Problem to solve: Work out how many lines in the material below contain the string "True", with uppercase and lowercase treated as different. Reply with the number alone.

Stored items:

BEGIN

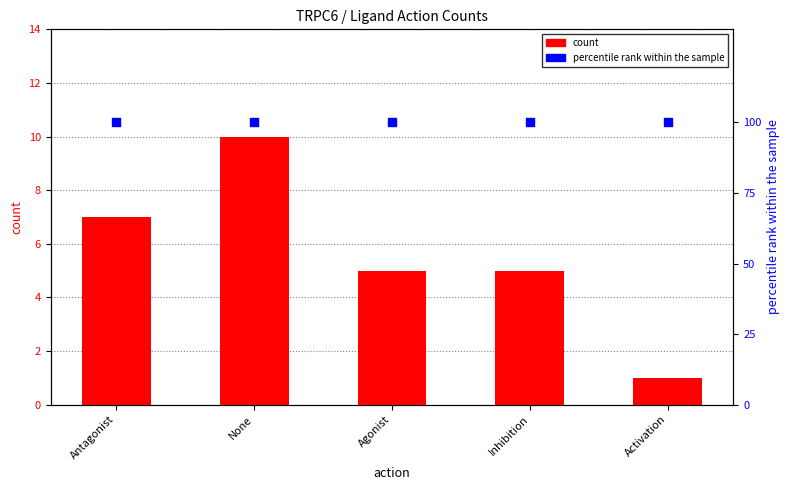

Which series reaches the maximum Y coordinate?

percentile rank within the sample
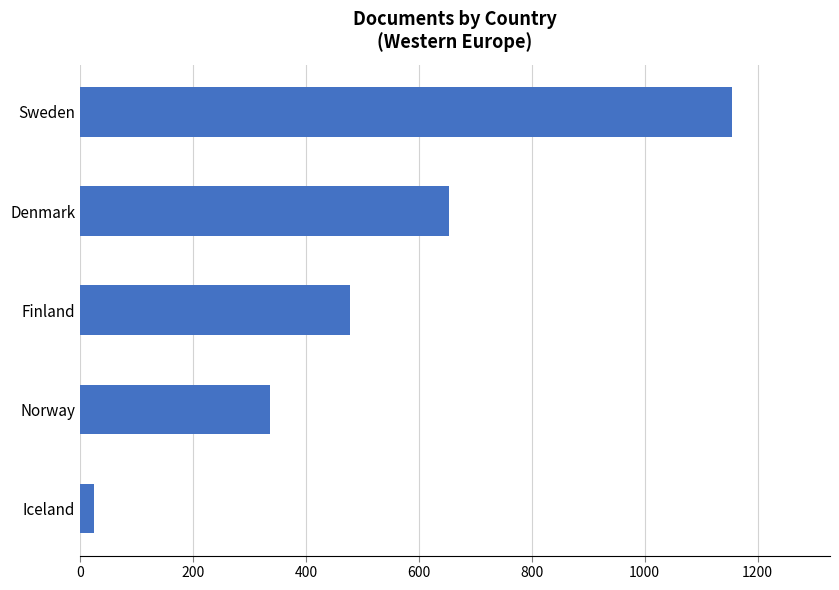

Reading bottom to top, what are all the values shown in this chart?

Iceland=25	Norway=337	Finland=479	Denmark=654	Sweden=1155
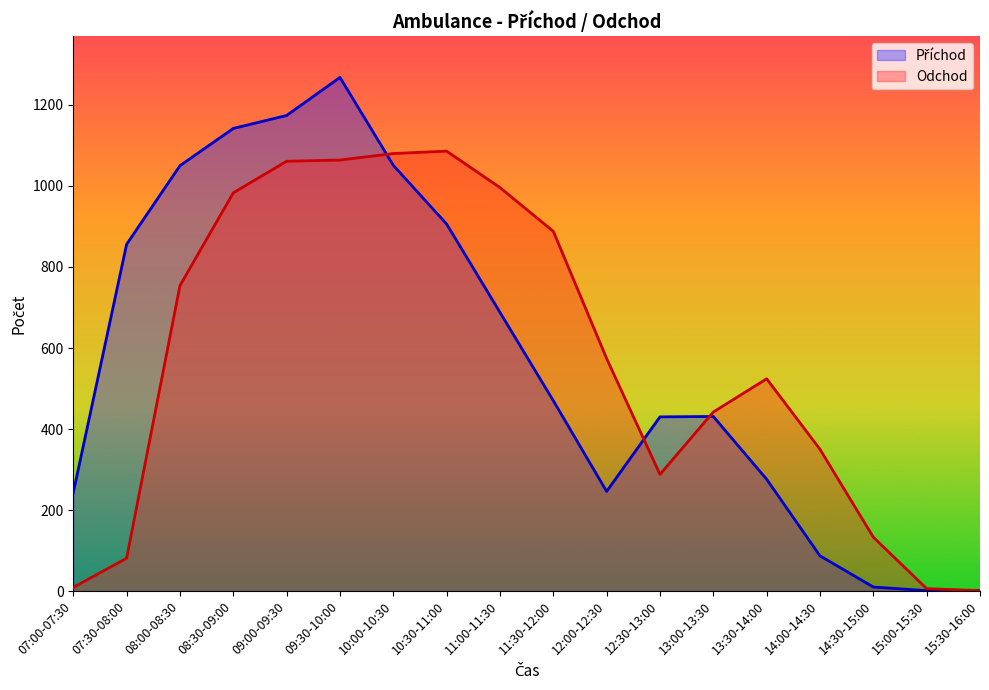

Where is the first local maximum for Příchod?

09:30-10:00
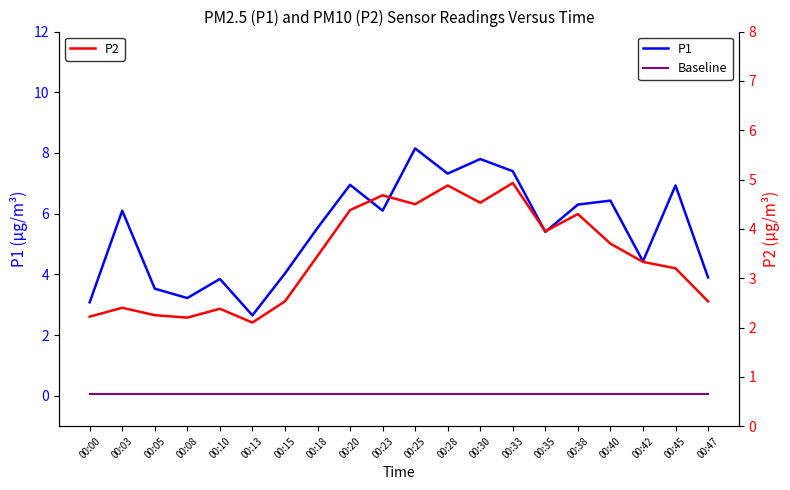

True or false: P1 and P2 cross at least once.

False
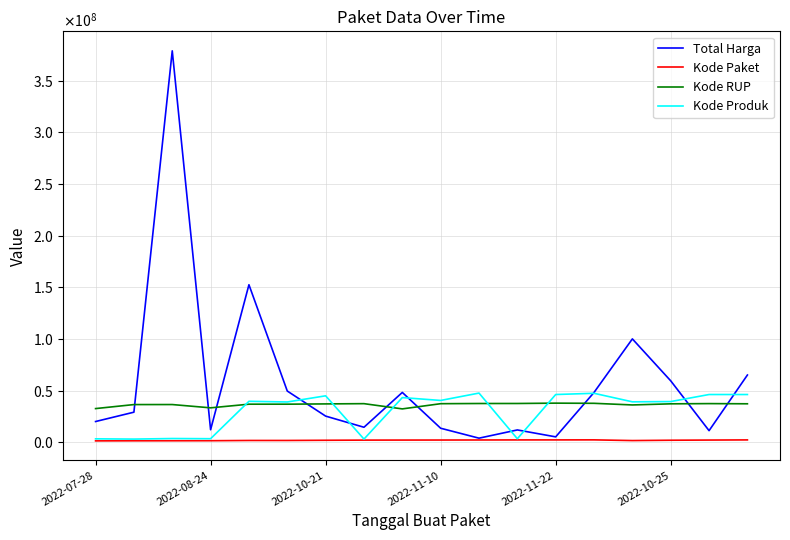

Is this an area chart (filled region under the line)?

No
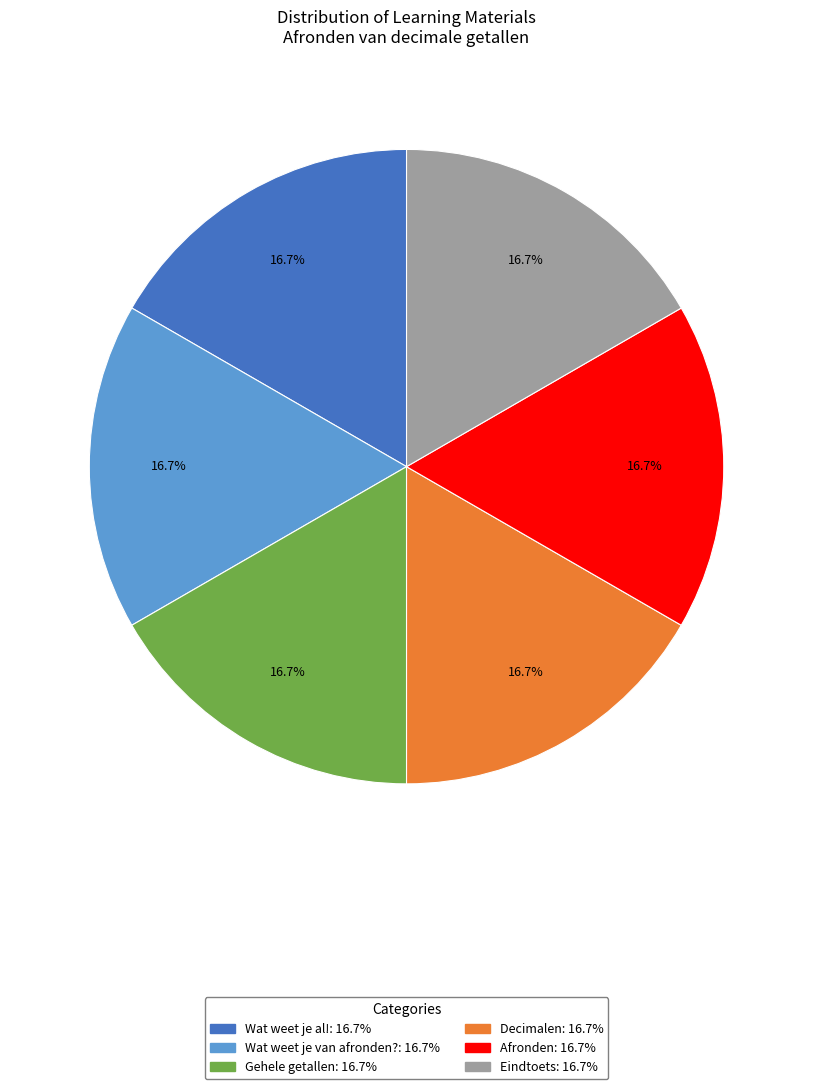

What percentage is NOT represented by Eindtoets: 16.7%?

83.3%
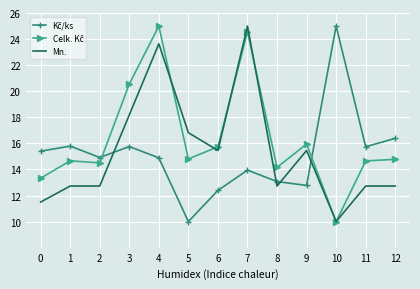

True or false: Mn. has a value of 20.5 at 6.

False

END

Response to this exercise: 2